All sorts of different parts, from bolts to pins to protection strips, are placed in a bag. This is for assembling the products, which means it has to contain a certain amount of parts.
This job is now done manually by employees, but this gives a lot of problems with the accuracy of this process. The employee grabs a rough amount of parts and puts it in the bag. Sometimes this means there are too few parts, which leads to unsatisfied clients.
The robot needs to pick up all sorts of parts and the right amount of those parts. A job consists of a combination of different kind of parts. Jobs can change daily, so it has to be easy to adjust the system for the right job. The bagging of all the parts is out of the scope. For this project a system is made for 3 parts at the time. The parts can differ in shape and size.
First custom-made boxes are filled with only one kind of part for each box. These boxes have a pushing mechanism inside and a QR code on top. When those boxes are filled the boxes needed for that job (or the multiple jobs after each other) can be put in a grid, so that the boxes stay in place. Under the pushing mechanism of the boxes there is a pneumatic cylinder. Every box has its own plate with light underneath. When the cylinder pushes up the pushing mechanism inside the box, parts will fall out on the plate. The camera will see those parts and picks up the parts one at the time until it has the asked amount of parts for that job. The parts will be placed on a slide that leads to the bag, to count if every part is in the bag and give a signal to the robot when it has the right amount of parts. The jobs can be easily added or adjusted in the HMI interface and this solution can work out for a big range of different shaped parts.

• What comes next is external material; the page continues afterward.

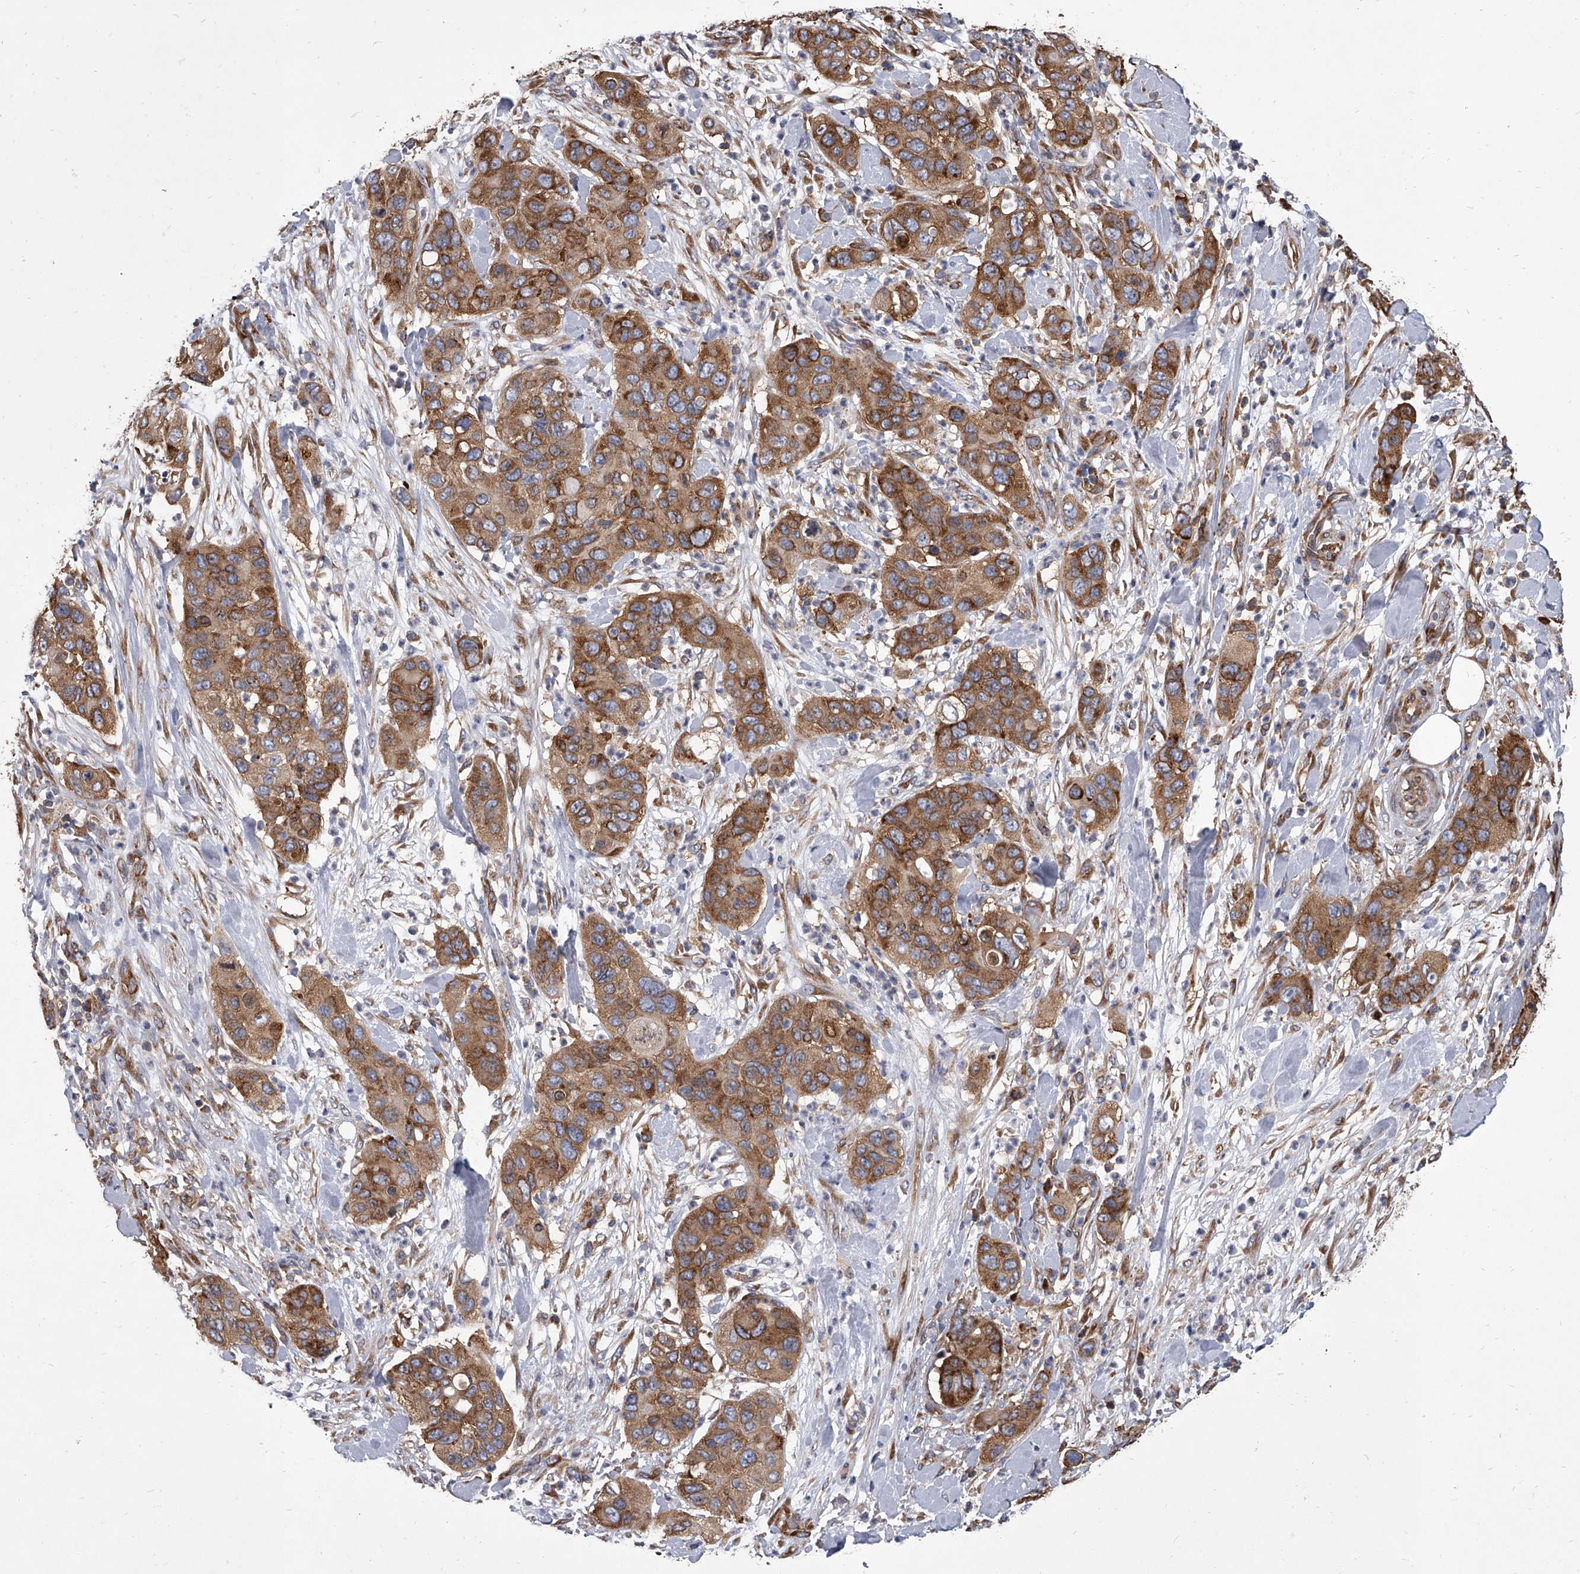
{"staining": {"intensity": "moderate", "quantity": ">75%", "location": "cytoplasmic/membranous"}, "tissue": "pancreatic cancer", "cell_type": "Tumor cells", "image_type": "cancer", "snomed": [{"axis": "morphology", "description": "Adenocarcinoma, NOS"}, {"axis": "topography", "description": "Pancreas"}], "caption": "Protein staining by immunohistochemistry reveals moderate cytoplasmic/membranous expression in approximately >75% of tumor cells in pancreatic cancer (adenocarcinoma).", "gene": "EIF2S2", "patient": {"sex": "female", "age": 71}}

The custom-made boxes with the QR codes
The robot used for this system is a co-bot from Universal Robots. The gripper used is from robotiq, the gripper cushion is handmade. It is a soft spongy material with a rubber cover around it. This makes it easier to grip the parts with enough friction.

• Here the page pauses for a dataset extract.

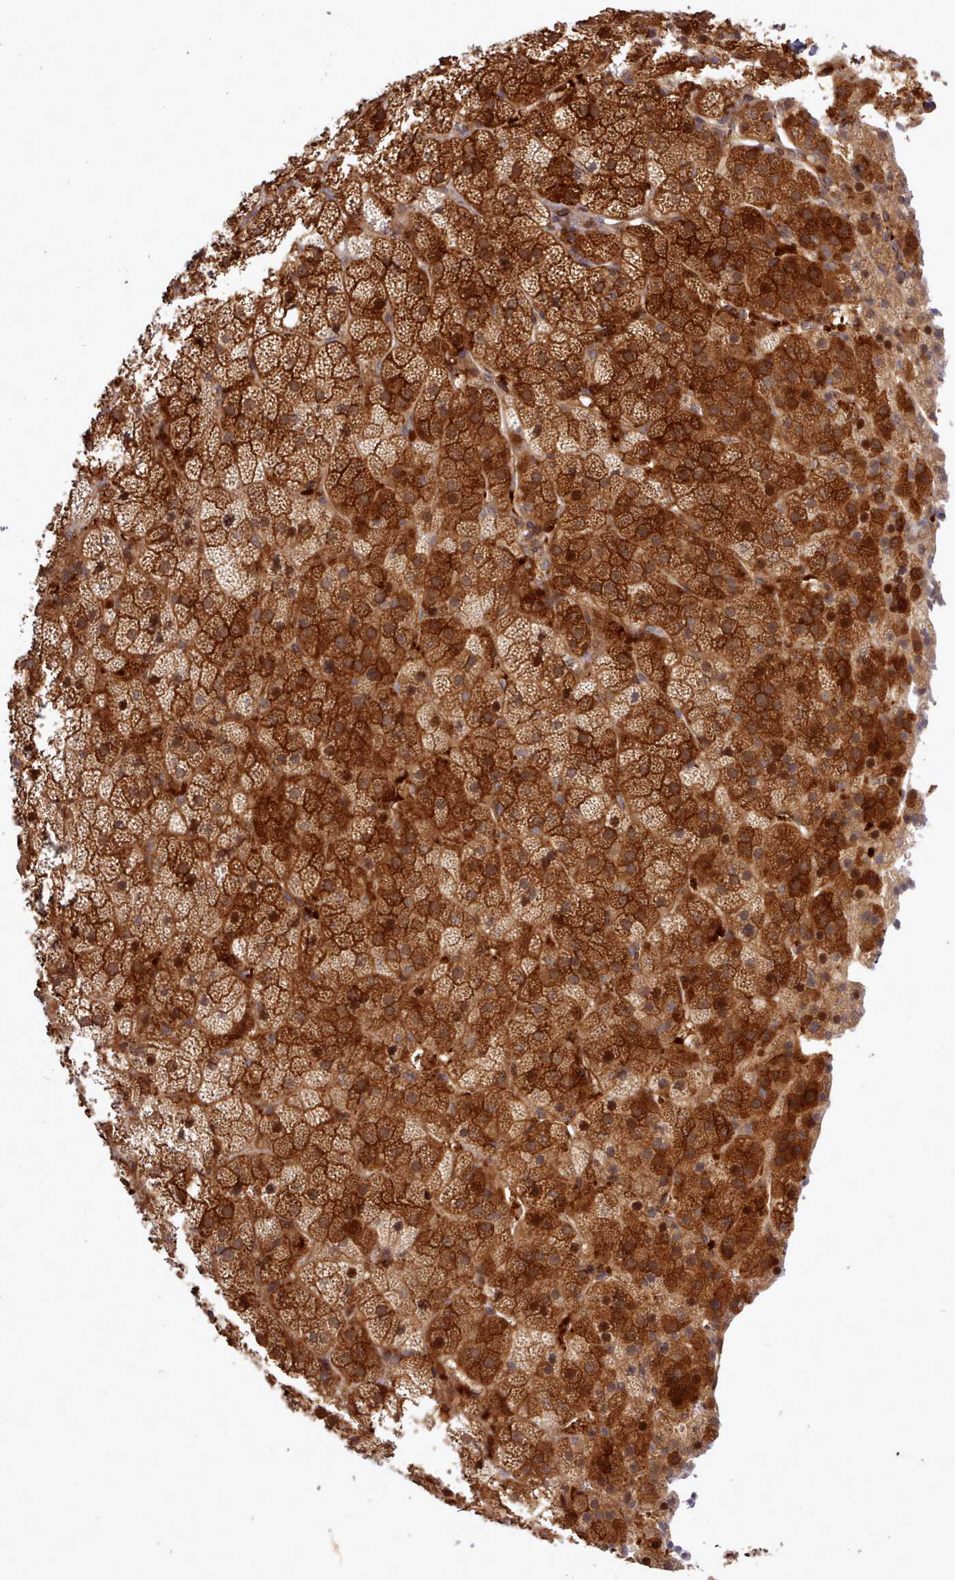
{"staining": {"intensity": "strong", "quantity": ">75%", "location": "cytoplasmic/membranous,nuclear"}, "tissue": "adrenal gland", "cell_type": "Glandular cells", "image_type": "normal", "snomed": [{"axis": "morphology", "description": "Normal tissue, NOS"}, {"axis": "topography", "description": "Adrenal gland"}], "caption": "Immunohistochemical staining of unremarkable human adrenal gland displays high levels of strong cytoplasmic/membranous,nuclear positivity in about >75% of glandular cells. (Brightfield microscopy of DAB IHC at high magnification).", "gene": "UBE2G1", "patient": {"sex": "female", "age": 70}}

A device that can run python interfaces with the robot and the PLC.
The vision system works on OpenCV for Python. A regular camera is used and is placed above the boxes and the lightplate.

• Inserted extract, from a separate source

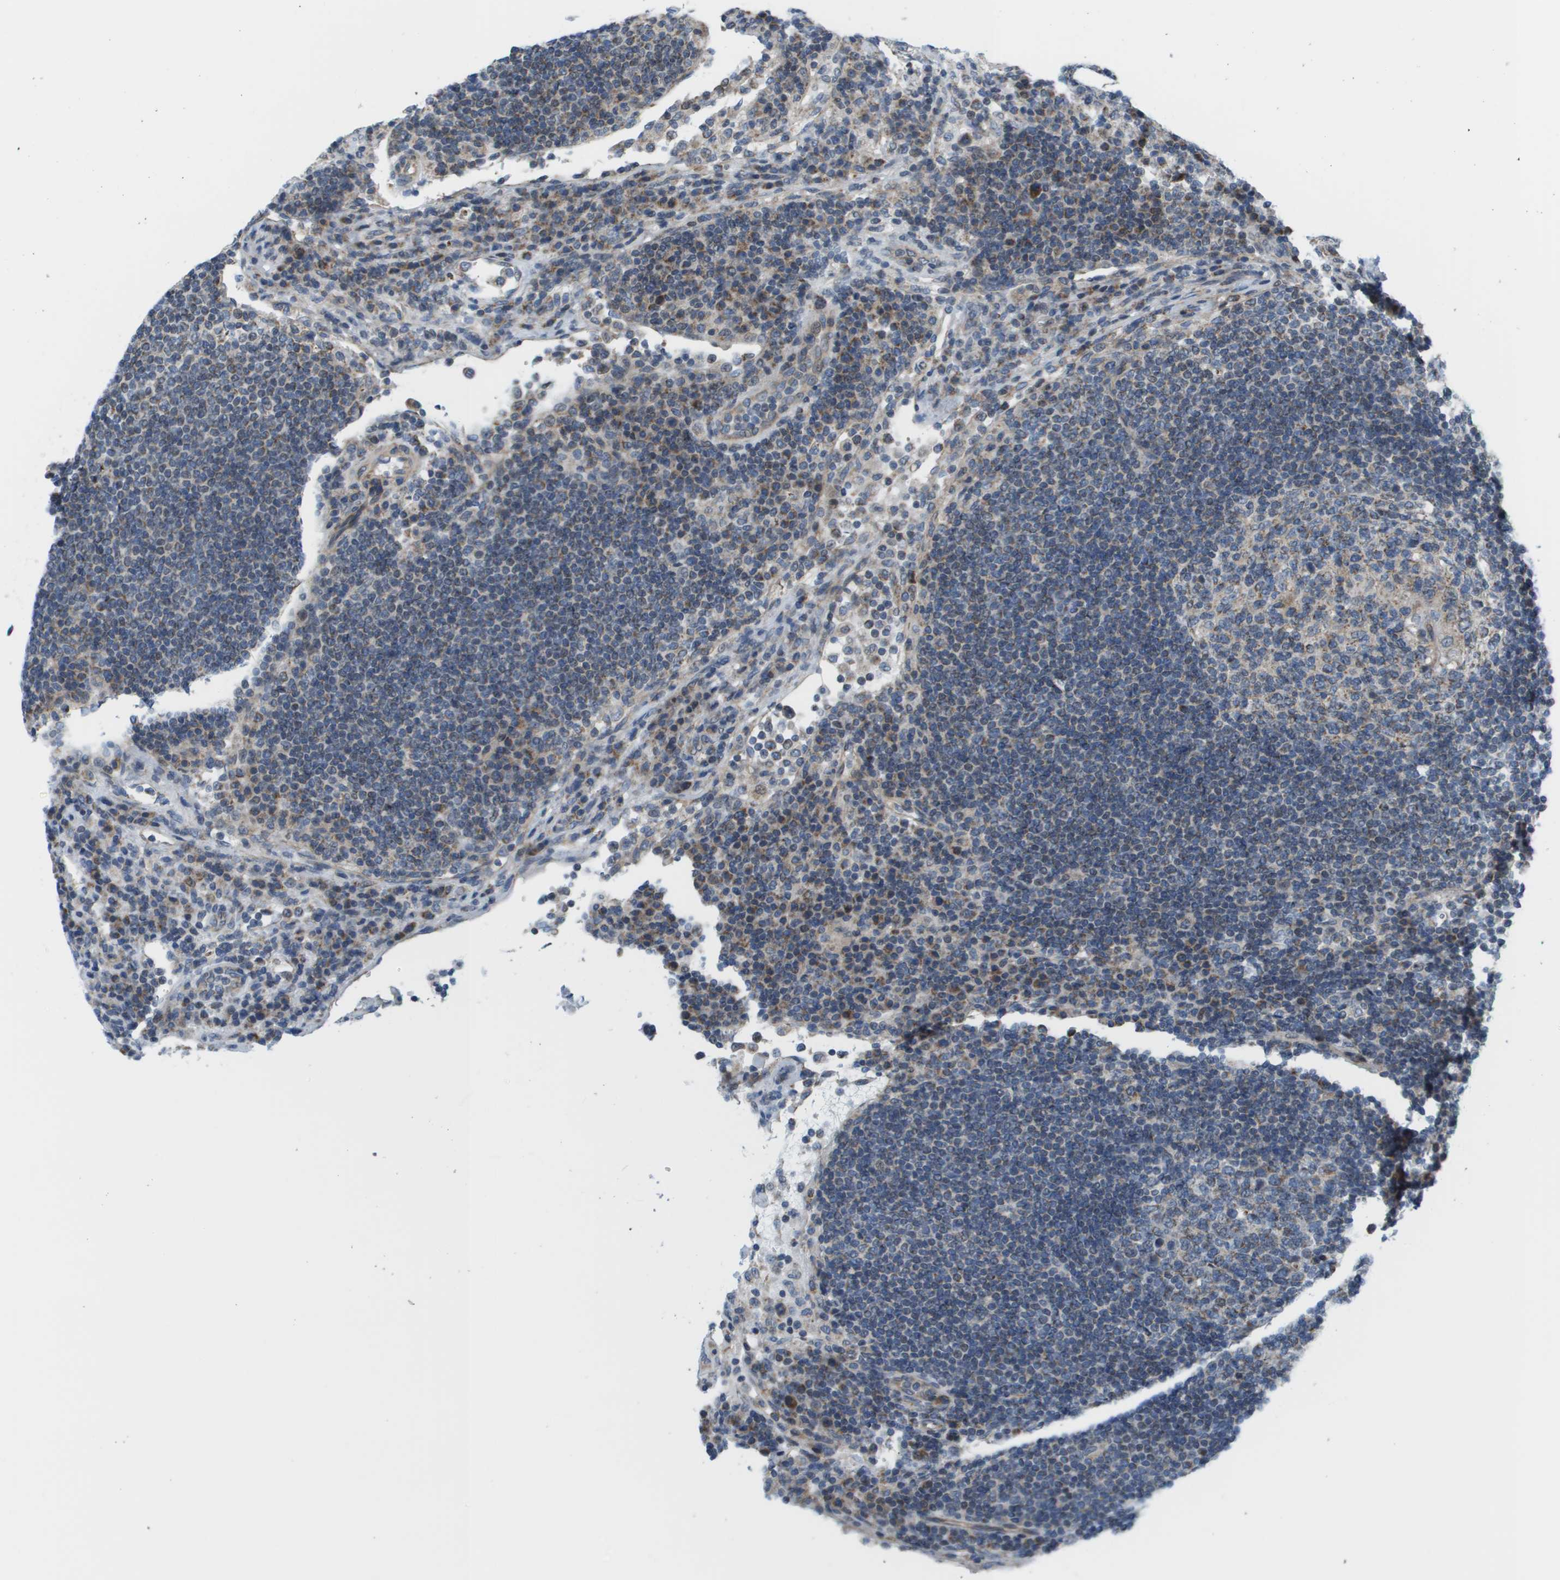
{"staining": {"intensity": "weak", "quantity": "25%-75%", "location": "cytoplasmic/membranous"}, "tissue": "lymph node", "cell_type": "Germinal center cells", "image_type": "normal", "snomed": [{"axis": "morphology", "description": "Normal tissue, NOS"}, {"axis": "topography", "description": "Lymph node"}], "caption": "Lymph node stained with IHC displays weak cytoplasmic/membranous expression in about 25%-75% of germinal center cells.", "gene": "KRT23", "patient": {"sex": "female", "age": 53}}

First the vision will look for QR-codes and read them. It will check if all the right QR-codes are placed and where they are placed. If a box is missing the robot will stop when it reaches the necessary part and will give an error until the right box is placed.
The same camera and system are used for detecting the parts on the plate. A background image is made with no parts on it, where after it will take another picture with the objects on with, and subtract one image from another. Only the parts will still be visible this way. The system will give the coordinates of the detected parts to the robot arm, which will pick up the parts one by one.
An infrared sensor is used for counting the amount of parts.
The lightplate with parts on it
Human machine interface (HMI)
The HMI lets the machine operator communicate with the machine. In the main screen the information about the current status of the robot and jobs is displayed. The user can navigate to different screens. In the screen “Job selection” it’s possible to select different jobs and press transfer to transfer the information to the PLC. When the start button is pressed on the main screen, the robot will execute that specific job. In the screen “Job management” it’s possible to edit, rename or delete existing jobs, or make a new job by filling in the amount for each part of the new job. In “system screens” the robot can be calibrated. In this calibration the QR-codes are being read and the photo of the background will be taken. For the screens “System screens” and “job management” the user needs to be logged in as administrator. This is done so that jobs cannot be modified by a regular user. The users can be managed in the screen user administration, this can be found in system screens.
The main goal of this project was to make a prototype to check the feasibility of automating the manual pick and place job. The prototype that is delivered is capable of this and can be scaled up. The boxes can be placed randomly on the ‘grid’, and when starting the job the correct amount and type of parts will be picked up.
The upscaling of the prototype does come with the cost of requiring a lot of room. To achieve picking up the varied sizes of parts successfully, a lot of extra peripherals are required, which makes the initial idea of just having a robot arm, workbench and some boxes not feasible.
In the end, a complete workspace setup will be required to set up the automation of so many varied amounts of parts.